**Your assignment**: Output only the span of lines that begins at the line containing "potential failures, recording" and ends at the last line of the data, both included, exactly as they appear.

Start of Block

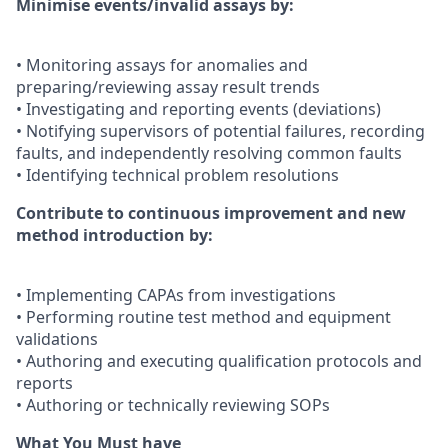
Minimise events/invalid assays by:
• Monitoring assays for anomalies and
preparing/reviewing assay result trends
• Investigating and reporting events (deviations)
• Notifying supervisors of potential failures, recording
faults, and independently resolving common faults
• Identifying technical problem resolutions
Contribute to continuous improvement and new
method introduction by:
• Implementing CAPAs from investigations
• Performing routine test method and equipment
validations
• Authoring and executing qualification protocols and
reports
• Authoring or technically reviewing SOPs
What You Must have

End of Block

**Expected answer**:
• Notifying supervisors of potential failures, recording
faults, and independently resolving common faults
• Identifying technical problem resolutions
Contribute to continuous improvement and new
method introduction by:
• Implementing CAPAs from investigations
• Performing routine test method and equipment
validations
• Authoring and executing qualification protocols and
reports
• Authoring or technically reviewing SOPs
What You Must have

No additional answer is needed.